(Material provided Opens)

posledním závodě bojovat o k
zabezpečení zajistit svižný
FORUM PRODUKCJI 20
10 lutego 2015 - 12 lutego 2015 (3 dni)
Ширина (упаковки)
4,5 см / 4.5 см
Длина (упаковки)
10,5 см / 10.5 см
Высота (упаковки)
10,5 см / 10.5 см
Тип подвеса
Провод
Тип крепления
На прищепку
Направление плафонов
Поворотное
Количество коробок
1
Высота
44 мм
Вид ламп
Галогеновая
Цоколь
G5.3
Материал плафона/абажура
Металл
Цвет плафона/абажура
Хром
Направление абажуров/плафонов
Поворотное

(Material provided Closes)
(Material provided Opens)

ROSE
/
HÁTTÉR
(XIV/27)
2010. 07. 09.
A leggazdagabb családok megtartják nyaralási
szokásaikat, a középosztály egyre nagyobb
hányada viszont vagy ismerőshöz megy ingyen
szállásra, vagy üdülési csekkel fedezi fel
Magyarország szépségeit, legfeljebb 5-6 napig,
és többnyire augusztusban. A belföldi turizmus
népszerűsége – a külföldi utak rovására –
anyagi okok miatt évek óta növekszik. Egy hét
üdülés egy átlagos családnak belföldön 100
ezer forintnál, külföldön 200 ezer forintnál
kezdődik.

(Material provided Closes)

Write out the lines of the records from the line containing "posledním závodě bojovat o k" to the line containing "На прищепку", including both of those lines. Reproduce each line without any change.

**Response below:**
posledním závodě bojovat o k
zabezpečení zajistit svižný
FORUM PRODUKCJI 20
10 lutego 2015 - 12 lutego 2015 (3 dni)
Ширина (упаковки)
4,5 см / 4.5 см
Длина (упаковки)
10,5 см / 10.5 см
Высота (упаковки)
10,5 см / 10.5 см
Тип подвеса
Провод
Тип крепления
На прищепку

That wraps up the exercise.